Task prompt: Can you update the lines below so that "Cargar más" reads "Ver más" everywhere it occurs, with nothing else changed?
Given entries START
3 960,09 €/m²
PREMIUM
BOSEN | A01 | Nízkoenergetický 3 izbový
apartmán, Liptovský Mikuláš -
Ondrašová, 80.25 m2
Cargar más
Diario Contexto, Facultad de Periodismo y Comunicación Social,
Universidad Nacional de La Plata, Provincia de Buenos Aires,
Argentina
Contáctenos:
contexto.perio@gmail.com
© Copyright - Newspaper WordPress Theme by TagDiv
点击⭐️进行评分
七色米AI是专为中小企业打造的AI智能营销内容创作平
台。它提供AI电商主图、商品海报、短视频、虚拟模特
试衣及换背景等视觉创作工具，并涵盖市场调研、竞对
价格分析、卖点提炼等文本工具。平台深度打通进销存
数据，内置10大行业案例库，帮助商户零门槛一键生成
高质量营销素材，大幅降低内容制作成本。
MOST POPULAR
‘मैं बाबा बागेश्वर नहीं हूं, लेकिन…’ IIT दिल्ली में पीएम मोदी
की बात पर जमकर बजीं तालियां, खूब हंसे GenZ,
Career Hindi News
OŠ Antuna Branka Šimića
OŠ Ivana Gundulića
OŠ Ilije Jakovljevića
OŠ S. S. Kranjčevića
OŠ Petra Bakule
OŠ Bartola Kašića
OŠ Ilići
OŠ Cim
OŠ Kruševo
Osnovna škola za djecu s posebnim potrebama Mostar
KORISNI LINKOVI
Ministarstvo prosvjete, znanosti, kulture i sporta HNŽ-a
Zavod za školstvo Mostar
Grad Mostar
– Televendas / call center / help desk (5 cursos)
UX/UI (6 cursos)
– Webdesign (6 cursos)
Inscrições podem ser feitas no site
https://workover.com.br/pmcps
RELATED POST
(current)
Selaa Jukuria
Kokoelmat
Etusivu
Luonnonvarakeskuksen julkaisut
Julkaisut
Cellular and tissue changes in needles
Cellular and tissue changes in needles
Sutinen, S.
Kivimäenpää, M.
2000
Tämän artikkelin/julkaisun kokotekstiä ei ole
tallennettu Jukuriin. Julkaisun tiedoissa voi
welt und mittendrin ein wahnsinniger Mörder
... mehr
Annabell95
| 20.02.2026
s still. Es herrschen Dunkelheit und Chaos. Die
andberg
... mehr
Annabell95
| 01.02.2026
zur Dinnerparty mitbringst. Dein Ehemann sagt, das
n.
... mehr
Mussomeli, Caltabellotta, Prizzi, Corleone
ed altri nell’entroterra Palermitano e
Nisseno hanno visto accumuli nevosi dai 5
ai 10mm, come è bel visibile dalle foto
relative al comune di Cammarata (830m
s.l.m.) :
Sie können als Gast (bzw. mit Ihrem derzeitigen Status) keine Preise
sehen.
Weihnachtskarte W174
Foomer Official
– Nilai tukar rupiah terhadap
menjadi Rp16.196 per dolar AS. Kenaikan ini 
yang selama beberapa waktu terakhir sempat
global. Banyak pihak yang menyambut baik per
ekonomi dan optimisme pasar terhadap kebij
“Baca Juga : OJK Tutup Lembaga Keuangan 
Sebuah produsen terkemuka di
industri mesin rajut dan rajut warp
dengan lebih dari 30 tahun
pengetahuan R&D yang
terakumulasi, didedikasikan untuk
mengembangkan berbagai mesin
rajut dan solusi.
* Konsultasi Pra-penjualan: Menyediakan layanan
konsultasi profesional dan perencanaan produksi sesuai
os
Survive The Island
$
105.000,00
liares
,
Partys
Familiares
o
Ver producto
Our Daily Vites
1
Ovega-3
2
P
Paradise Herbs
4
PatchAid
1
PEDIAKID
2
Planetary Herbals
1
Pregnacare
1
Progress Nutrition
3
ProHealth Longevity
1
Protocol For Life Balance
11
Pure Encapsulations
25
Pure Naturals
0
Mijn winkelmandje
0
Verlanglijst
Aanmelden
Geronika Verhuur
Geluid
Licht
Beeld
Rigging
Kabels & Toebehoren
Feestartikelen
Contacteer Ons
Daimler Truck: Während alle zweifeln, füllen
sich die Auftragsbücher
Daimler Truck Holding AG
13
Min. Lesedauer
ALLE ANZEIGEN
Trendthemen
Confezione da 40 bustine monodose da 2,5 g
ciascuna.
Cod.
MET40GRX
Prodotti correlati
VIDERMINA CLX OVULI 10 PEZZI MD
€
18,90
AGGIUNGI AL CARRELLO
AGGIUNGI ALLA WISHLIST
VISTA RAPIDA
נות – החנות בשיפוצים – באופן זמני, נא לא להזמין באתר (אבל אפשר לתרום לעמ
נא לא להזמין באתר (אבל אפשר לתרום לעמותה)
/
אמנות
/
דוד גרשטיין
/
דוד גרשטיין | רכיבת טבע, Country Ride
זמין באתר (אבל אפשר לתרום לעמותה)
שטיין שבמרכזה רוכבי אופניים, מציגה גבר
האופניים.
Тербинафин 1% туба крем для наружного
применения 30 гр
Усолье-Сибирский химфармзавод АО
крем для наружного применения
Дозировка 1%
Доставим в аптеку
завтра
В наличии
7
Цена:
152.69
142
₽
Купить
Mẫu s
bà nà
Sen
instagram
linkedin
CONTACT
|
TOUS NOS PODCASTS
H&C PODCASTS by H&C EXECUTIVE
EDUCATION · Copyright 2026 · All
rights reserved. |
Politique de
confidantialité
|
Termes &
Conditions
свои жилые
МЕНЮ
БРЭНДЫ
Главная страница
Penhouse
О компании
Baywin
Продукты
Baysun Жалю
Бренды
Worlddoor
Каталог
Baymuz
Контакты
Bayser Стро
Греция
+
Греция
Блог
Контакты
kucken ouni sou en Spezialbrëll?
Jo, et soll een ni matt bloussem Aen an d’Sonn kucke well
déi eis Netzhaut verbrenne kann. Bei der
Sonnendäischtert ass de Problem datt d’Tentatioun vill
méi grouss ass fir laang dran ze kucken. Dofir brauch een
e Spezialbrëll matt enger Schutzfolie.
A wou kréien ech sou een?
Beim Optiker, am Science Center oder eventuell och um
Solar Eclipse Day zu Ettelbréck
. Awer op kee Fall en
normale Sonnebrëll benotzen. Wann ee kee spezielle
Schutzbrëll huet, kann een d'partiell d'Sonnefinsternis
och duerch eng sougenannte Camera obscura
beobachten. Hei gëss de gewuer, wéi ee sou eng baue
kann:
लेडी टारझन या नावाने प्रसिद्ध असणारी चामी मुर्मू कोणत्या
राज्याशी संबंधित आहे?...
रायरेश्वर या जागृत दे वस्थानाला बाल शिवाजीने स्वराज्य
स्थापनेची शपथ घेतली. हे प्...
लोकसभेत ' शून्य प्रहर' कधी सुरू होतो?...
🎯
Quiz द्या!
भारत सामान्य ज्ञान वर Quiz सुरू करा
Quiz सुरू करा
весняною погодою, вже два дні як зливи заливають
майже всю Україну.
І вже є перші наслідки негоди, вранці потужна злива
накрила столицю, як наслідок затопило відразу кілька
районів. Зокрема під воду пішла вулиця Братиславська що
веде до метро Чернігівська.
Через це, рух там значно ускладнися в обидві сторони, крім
Given entries END
Answer to the exercise:
3 960,09 €/m²
PREMIUM
BOSEN | A01 | Nízkoenergetický 3 izbový
apartmán, Liptovský Mikuláš -
Ondrašová, 80.25 m2
Ver más
Diario Contexto, Facultad de Periodismo y Comunicación Social,
Universidad Nacional de La Plata, Provincia de Buenos Aires,
Argentina
Contáctenos:
contexto.perio@gmail.com
© Copyright - Newspaper WordPress Theme by TagDiv
点击⭐️进行评分
七色米AI是专为中小企业打造的AI智能营销内容创作平
台。它提供AI电商主图、商品海报、短视频、虚拟模特
试衣及换背景等视觉创作工具，并涵盖市场调研、竞对
价格分析、卖点提炼等文本工具。平台深度打通进销存
数据，内置10大行业案例库，帮助商户零门槛一键生成
高质量营销素材，大幅降低内容制作成本。
MOST POPULAR
‘मैं बाबा बागेश्वर नहीं हूं, लेकिन…’ IIT दिल्ली में पीएम मोदी
की बात पर जमकर बजीं तालियां, खूब हंसे GenZ,
Career Hindi News
OŠ Antuna Branka Šimića
OŠ Ivana Gundulića
OŠ Ilije Jakovljevića
OŠ S. S. Kranjčevića
OŠ Petra Bakule
OŠ Bartola Kašića
OŠ Ilići
OŠ Cim
OŠ Kruševo
Osnovna škola za djecu s posebnim potrebama Mostar
KORISNI LINKOVI
Ministarstvo prosvjete, znanosti, kulture i sporta HNŽ-a
Zavod za školstvo Mostar
Grad Mostar
– Televendas / call center / help desk (5 cursos)
UX/UI (6 cursos)
– Webdesign (6 cursos)
Inscrições podem ser feitas no site
https://workover.com.br/pmcps
RELATED POST
(current)
Selaa Jukuria
Kokoelmat
Etusivu
Luonnonvarakeskuksen julkaisut
Julkaisut
Cellular and tissue changes in needles
Cellular and tissue changes in needles
Sutinen, S.
Kivimäenpää, M.
2000
Tämän artikkelin/julkaisun kokotekstiä ei ole
tallennettu Jukuriin. Julkaisun tiedoissa voi
welt und mittendrin ein wahnsinniger Mörder
... mehr
Annabell95
| 20.02.2026
s still. Es herrschen Dunkelheit und Chaos. Die
andberg
... mehr
Annabell95
| 01.02.2026
zur Dinnerparty mitbringst. Dein Ehemann sagt, das
n.
... mehr
Mussomeli, Caltabellotta, Prizzi, Corleone
ed altri nell’entroterra Palermitano e
Nisseno hanno visto accumuli nevosi dai 5
ai 10mm, come è bel visibile dalle foto
relative al comune di Cammarata (830m
s.l.m.) :
Sie können als Gast (bzw. mit Ihrem derzeitigen Status) keine Preise
sehen.
Weihnachtskarte W174
Foomer Official
– Nilai tukar rupiah terhadap
menjadi Rp16.196 per dolar AS. Kenaikan ini 
yang selama beberapa waktu terakhir sempat
global. Banyak pihak yang menyambut baik per
ekonomi dan optimisme pasar terhadap kebij
“Baca Juga : OJK Tutup Lembaga Keuangan 
Sebuah produsen terkemuka di
industri mesin rajut dan rajut warp
dengan lebih dari 30 tahun
pengetahuan R&D yang
terakumulasi, didedikasikan untuk
mengembangkan berbagai mesin
rajut dan solusi.
* Konsultasi Pra-penjualan: Menyediakan layanan
konsultasi profesional dan perencanaan produksi sesuai
os
Survive The Island
$
105.000,00
liares
,
Partys
Familiares
o
Ver producto
Our Daily Vites
1
Ovega-3
2
P
Paradise Herbs
4
PatchAid
1
PEDIAKID
2
Planetary Herbals
1
Pregnacare
1
Progress Nutrition
3
ProHealth Longevity
1
Protocol For Life Balance
11
Pure Encapsulations
25
Pure Naturals
0
Mijn winkelmandje
0
Verlanglijst
Aanmelden
Geronika Verhuur
Geluid
Licht
Beeld
Rigging
Kabels & Toebehoren
Feestartikelen
Contacteer Ons
Daimler Truck: Während alle zweifeln, füllen
sich die Auftragsbücher
Daimler Truck Holding AG
13
Min. Lesedauer
ALLE ANZEIGEN
Trendthemen
Confezione da 40 bustine monodose da 2,5 g
ciascuna.
Cod.
MET40GRX
Prodotti correlati
VIDERMINA CLX OVULI 10 PEZZI MD
€
18,90
AGGIUNGI AL CARRELLO
AGGIUNGI ALLA WISHLIST
VISTA RAPIDA
נות – החנות בשיפוצים – באופן זמני, נא לא להזמין באתר (אבל אפשר לתרום לעמ
נא לא להזמין באתר (אבל אפשר לתרום לעמותה)
/
אמנות
/
דוד גרשטיין
/
דוד גרשטיין | רכיבת טבע, Country Ride
זמין באתר (אבל אפשר לתרום לעמותה)
שטיין שבמרכזה רוכבי אופניים, מציגה גבר
האופניים.
Тербинафин 1% туба крем для наружного
применения 30 гр
Усолье-Сибирский химфармзавод АО
крем для наружного применения
Дозировка 1%
Доставим в аптеку
завтра
В наличии
7
Цена:
152.69
142
₽
Купить
Mẫu s
bà nà
Sen
instagram
linkedin
CONTACT
|
TOUS NOS PODCASTS
H&C PODCASTS by H&C EXECUTIVE
EDUCATION · Copyright 2026 · All
rights reserved. |
Politique de
confidantialité
|
Termes &
Conditions
свои жилые
МЕНЮ
БРЭНДЫ
Главная страница
Penhouse
О компании
Baywin
Продукты
Baysun Жалю
Бренды
Worlddoor
Каталог
Baymuz
Контакты
Bayser Стро
Греция
+
Греция
Блог
Контакты
kucken ouni sou en Spezialbrëll?
Jo, et soll een ni matt bloussem Aen an d’Sonn kucke well
déi eis Netzhaut verbrenne kann. Bei der
Sonnendäischtert ass de Problem datt d’Tentatioun vill
méi grouss ass fir laang dran ze kucken. Dofir brauch een
e Spezialbrëll matt enger Schutzfolie.
A wou kréien ech sou een?
Beim Optiker, am Science Center oder eventuell och um
Solar Eclipse Day zu Ettelbréck
. Awer op kee Fall en
normale Sonnebrëll benotzen. Wann ee kee spezielle
Schutzbrëll huet, kann een d'partiell d'Sonnefinsternis
och duerch eng sougenannte Camera obscura
beobachten. Hei gëss de gewuer, wéi ee sou eng baue
kann:
लेडी टारझन या नावाने प्रसिद्ध असणारी चामी मुर्मू कोणत्या
राज्याशी संबंधित आहे?...
रायरेश्वर या जागृत दे वस्थानाला बाल शिवाजीने स्वराज्य
स्थापनेची शपथ घेतली. हे प्...
लोकसभेत ' शून्य प्रहर' कधी सुरू होतो?...
🎯
Quiz द्या!
भारत सामान्य ज्ञान वर Quiz सुरू करा
Quiz सुरू करा
весняною погодою, вже два дні як зливи заливають
майже всю Україну.
І вже є перші наслідки негоди, вранці потужна злива
накрила столицю, як наслідок затопило відразу кілька
районів. Зокрема під воду пішла вулиця Братиславська що
веде до метро Чернігівська.
Через це, рух там значно ускладнися в обидві сторони, крім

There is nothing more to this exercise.